Task goal: For this task, copy all of the data below exactly and skip the pictures.

Data excerpt:
%%

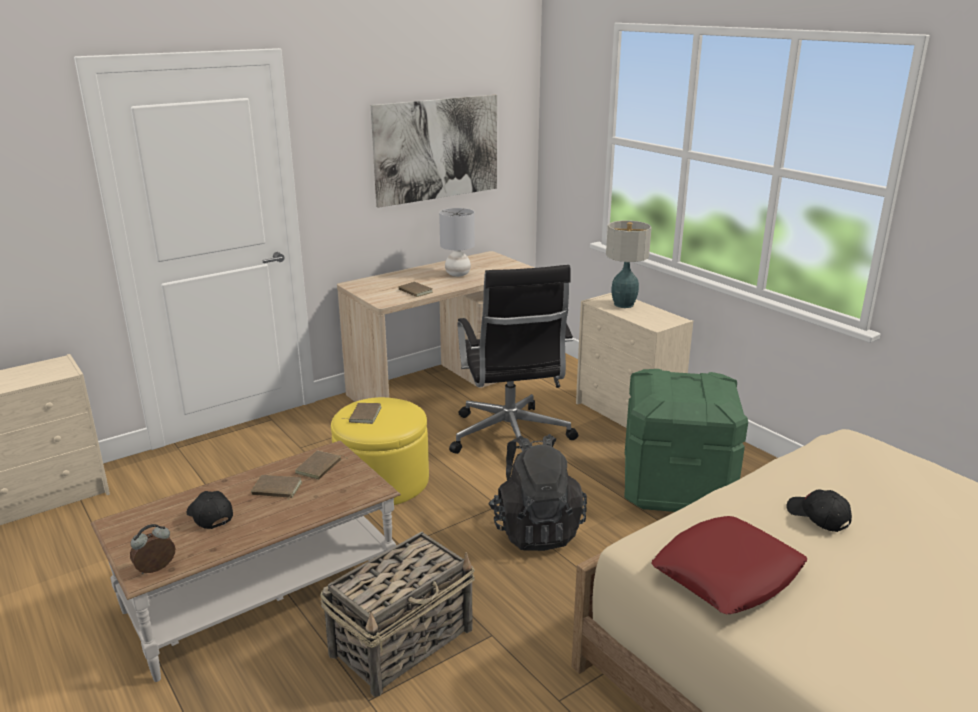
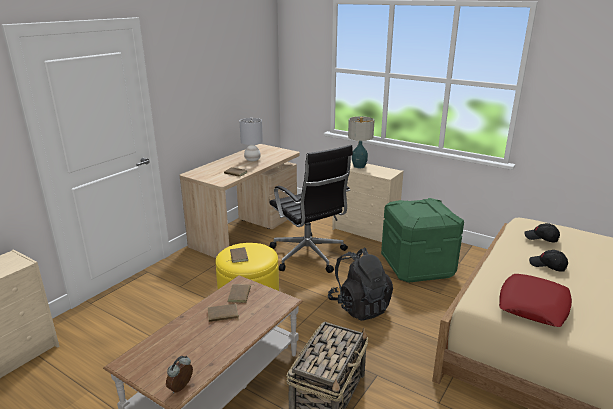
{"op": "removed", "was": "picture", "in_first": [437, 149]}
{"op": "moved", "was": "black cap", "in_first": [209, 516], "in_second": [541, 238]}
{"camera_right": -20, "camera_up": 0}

%%

Completed exercise:
{"op": "removed", "was": "picture", "in_first": [437, 149]}
{"op": "moved", "was": "black cap", "in_first": [209, 516], "in_second": [541, 238]}
{"camera_right": -20, "camera_up": 0}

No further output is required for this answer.